### Data shown
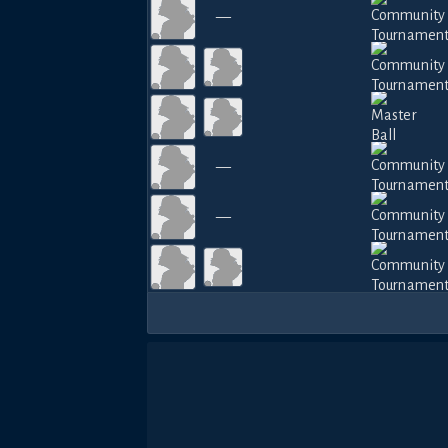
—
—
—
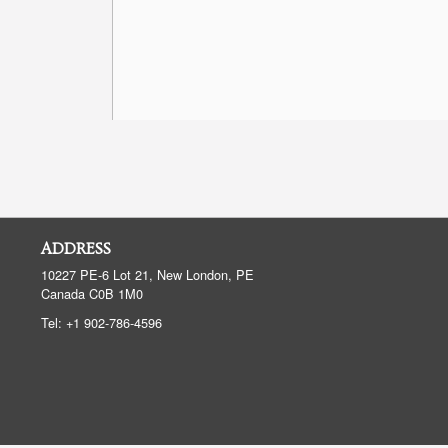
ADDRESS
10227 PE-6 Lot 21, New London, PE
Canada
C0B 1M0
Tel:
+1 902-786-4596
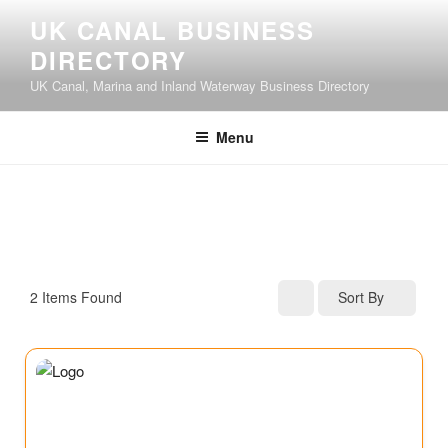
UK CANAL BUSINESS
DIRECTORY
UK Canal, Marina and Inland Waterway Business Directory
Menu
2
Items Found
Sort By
---
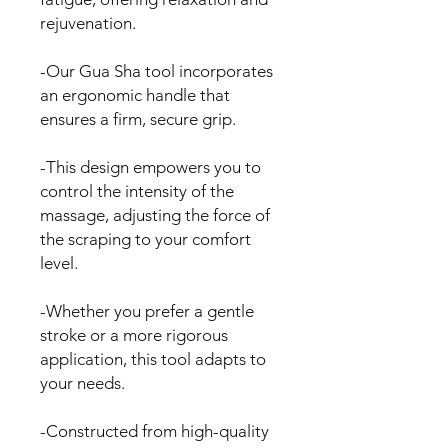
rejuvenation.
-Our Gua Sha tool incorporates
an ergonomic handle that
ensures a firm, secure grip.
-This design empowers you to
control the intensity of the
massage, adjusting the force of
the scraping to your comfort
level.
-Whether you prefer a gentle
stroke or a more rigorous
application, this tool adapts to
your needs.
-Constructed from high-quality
==
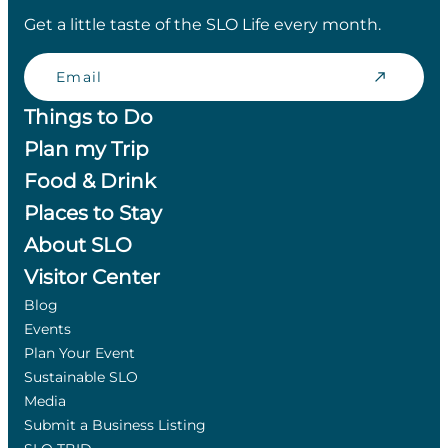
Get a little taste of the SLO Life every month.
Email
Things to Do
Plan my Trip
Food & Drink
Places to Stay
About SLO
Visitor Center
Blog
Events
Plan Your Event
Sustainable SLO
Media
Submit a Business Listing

### Work to be completed
Where a line above contains the word "tool", copy that line.

### Result of this task
-Our Gua Sha tool incorporates
application, this tool adapts to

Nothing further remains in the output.